### EXERCISE GOAL
In your copy of the data, omit the pictures and keep all else exactly as given.

[[ MATERIAL FOR THIS EXERCISE open ]]

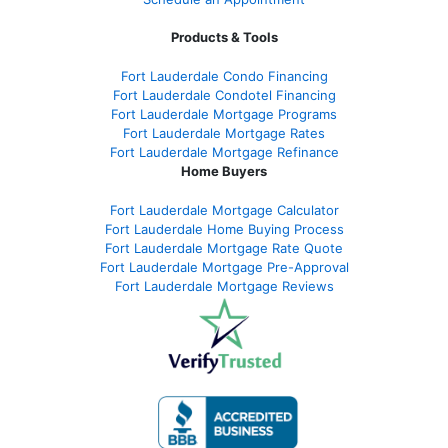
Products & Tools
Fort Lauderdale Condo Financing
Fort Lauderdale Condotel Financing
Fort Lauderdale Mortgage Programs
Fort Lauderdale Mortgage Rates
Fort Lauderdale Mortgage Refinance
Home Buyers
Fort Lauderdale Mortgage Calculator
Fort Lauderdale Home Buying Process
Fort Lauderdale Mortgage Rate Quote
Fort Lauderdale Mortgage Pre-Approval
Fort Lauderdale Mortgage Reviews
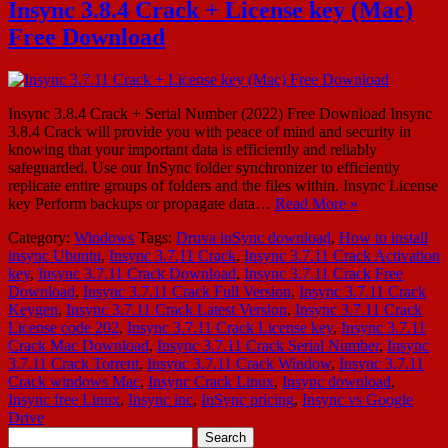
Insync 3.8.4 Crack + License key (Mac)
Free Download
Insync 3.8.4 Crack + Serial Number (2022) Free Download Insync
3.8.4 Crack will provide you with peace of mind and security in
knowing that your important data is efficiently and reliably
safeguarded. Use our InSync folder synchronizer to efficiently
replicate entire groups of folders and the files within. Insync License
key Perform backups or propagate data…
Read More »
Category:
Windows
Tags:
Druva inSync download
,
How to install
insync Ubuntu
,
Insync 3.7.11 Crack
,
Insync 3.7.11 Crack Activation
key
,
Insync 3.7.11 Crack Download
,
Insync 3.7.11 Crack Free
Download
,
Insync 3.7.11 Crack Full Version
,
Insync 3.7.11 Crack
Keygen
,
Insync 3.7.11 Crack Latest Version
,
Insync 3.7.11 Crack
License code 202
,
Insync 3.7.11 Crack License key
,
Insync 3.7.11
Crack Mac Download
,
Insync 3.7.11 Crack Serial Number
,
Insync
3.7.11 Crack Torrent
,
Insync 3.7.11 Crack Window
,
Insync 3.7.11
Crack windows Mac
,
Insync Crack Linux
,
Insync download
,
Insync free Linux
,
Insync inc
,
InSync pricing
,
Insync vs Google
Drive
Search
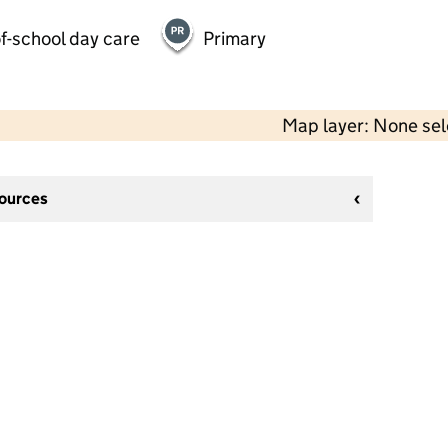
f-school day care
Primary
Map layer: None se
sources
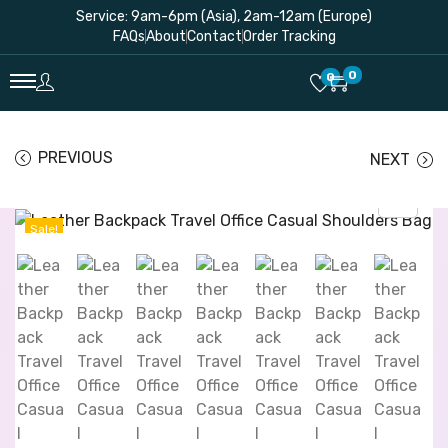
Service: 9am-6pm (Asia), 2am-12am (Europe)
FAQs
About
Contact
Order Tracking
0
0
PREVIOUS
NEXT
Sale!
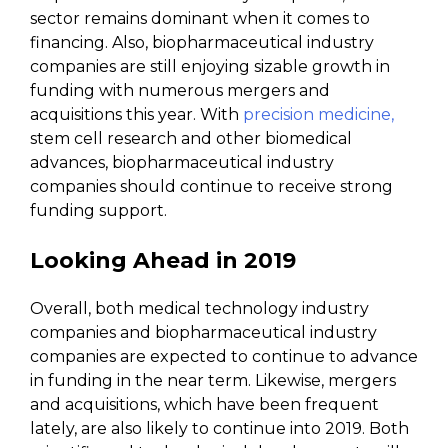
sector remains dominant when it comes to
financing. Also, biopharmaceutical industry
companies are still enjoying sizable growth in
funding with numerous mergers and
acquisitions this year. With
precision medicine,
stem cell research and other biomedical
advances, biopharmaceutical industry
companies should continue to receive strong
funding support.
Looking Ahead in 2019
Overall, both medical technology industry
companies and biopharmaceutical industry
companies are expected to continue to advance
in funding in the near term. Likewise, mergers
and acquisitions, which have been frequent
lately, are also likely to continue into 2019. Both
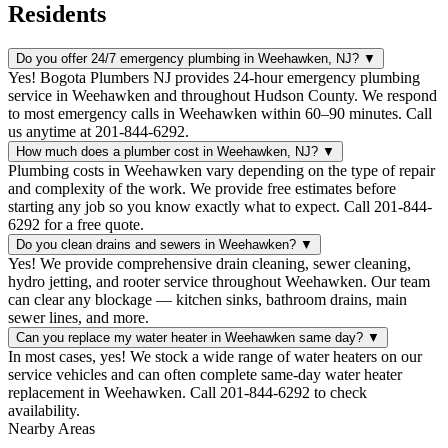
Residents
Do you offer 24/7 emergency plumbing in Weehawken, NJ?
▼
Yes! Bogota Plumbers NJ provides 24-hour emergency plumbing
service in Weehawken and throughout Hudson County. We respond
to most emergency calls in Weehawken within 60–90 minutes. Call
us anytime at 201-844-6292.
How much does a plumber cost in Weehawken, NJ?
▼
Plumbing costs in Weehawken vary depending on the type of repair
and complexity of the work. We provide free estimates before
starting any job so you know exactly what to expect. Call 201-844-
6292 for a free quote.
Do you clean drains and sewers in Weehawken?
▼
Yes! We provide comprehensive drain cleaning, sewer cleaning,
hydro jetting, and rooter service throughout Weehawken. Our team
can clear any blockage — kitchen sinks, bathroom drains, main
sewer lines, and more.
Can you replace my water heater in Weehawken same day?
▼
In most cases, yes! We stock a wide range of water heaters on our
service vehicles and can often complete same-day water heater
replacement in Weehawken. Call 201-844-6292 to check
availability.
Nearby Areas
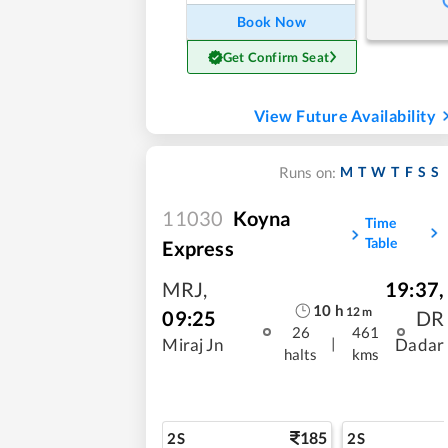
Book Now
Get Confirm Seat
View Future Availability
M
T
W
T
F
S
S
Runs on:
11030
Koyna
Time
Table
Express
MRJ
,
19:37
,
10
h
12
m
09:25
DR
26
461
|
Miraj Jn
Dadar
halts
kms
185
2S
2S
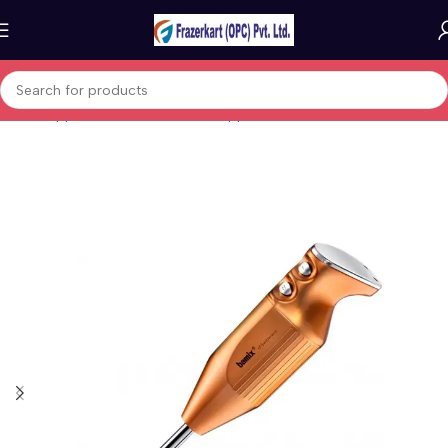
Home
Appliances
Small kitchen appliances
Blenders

[[ MATERIAL FOR THIS EXERCISE closed ]]

### TASK ANSWER
Products & Tools
Fort Lauderdale Condo Financing
Fort Lauderdale Condotel Financing
Fort Lauderdale Mortgage Programs
Fort Lauderdale Mortgage Rates
Fort Lauderdale Mortgage Refinance
Home Buyers
Fort Lauderdale Mortgage Calculator
Fort Lauderdale Home Buying Process
Fort Lauderdale Mortgage Rate Quote
Fort Lauderdale Mortgage Pre-Approval
Fort Lauderdale Mortgage Reviews
Insync 3.8.4 Crack + License key (Mac)
Free Download
Insync 3.8.4 Crack + Serial Number (2022) Free Download Insync
3.8.4 Crack will provide you with peace of mind and security in
knowing that your important data is efficiently and reliably
safeguarded. Use our InSync folder synchronizer to efficiently
replicate entire groups of folders and the files within. Insync License
key Perform backups or propagate data…
Read More »
Category:
Windows
Tags:
Druva inSync download
,
How to install
insync Ubuntu
,
Insync 3.7.11 Crack
,
Insync 3.7.11 Crack Activation
key
,
Insync 3.7.11 Crack Download
,
Insync 3.7.11 Crack Free
Download
,
Insync 3.7.11 Crack Full Version
,
Insync 3.7.11 Crack
Keygen
,
Insync 3.7.11 Crack Latest Version
,
Insync 3.7.11 Crack
License code 202
,
Insync 3.7.11 Crack License key
,
Insync 3.7.11
Crack Mac Download
,
Insync 3.7.11 Crack Serial Number
,
Insync
3.7.11 Crack Torrent
,
Insync 3.7.11 Crack Window
,
Insync 3.7.11
Crack windows Mac
,
Insync Crack Linux
,
Insync download
,
Insync free Linux
,
Insync inc
,
InSync pricing
,
Insync vs Google
Drive
Search
f-school day care
Primary
Map layer: None se
sources
Service: 9am-6pm (Asia), 2am-12am (Europe)
FAQs
About
Contact
Order Tracking
0
0
PREVIOUS
NEXT
Sale!
sector remains dominant when it comes to
financing. Also, biopharmaceutical industry
companies are still enjoying sizable growth in
funding with numerous mergers and
acquisitions this year. With
precision medicine,
stem cell research and other biomedical
advances, biopharmaceutical industry
companies should continue to receive strong
funding support.
Looking Ahead in 2019
Overall, both medical technology industry
companies and biopharmaceutical industry
companies are expected to continue to advance
in funding in the near term. Likewise, mergers
and acquisitions, which have been frequent
lately, are also likely to continue into 2019. Both
Residents
Do you offer 24/7 emergency plumbing in Weehawken, NJ?
▼
Yes! Bogota Plumbers NJ provides 24-hour emergency plumbing
service in Weehawken and throughout Hudson County. We respond
to most emergency calls in Weehawken within 60–90 minutes. Call
us anytime at 201-844-6292.
How much does a plumber cost in Weehawken, NJ?
▼
Plumbing costs in Weehawken vary depending on the type of repair
and complexity of the work. We provide free estimates before
starting any job so you know exactly what to expect. Call 201-844-
6292 for a free quote.
Do you clean drains and sewers in Weehawken?
▼
Yes! We provide comprehensive drain cleaning, sewer cleaning,
hydro jetting, and rooter service throughout Weehawken. Our team
can clear any blockage — kitchen sinks, bathroom drains, main
sewer lines, and more.
Can you replace my water heater in Weehawken same day?
▼
In most cases, yes! We stock a wide range of water heaters on our
service vehicles and can often complete same-day water heater
replacement in Weehawken. Call 201-844-6292 to check
availability.
Nearby Areas
Book Now
Get Confirm Seat
View Future Availability
M
T
W
T
F
S
S
Runs on:
11030
Koyna
Time
Table
Express
MRJ
,
19:37
,
10
h
12
m
09:25
DR
26
461
|
Miraj Jn
Dadar
halts
kms
185
2S
2S
Home
Appliances
Small kitchen appliances
Blenders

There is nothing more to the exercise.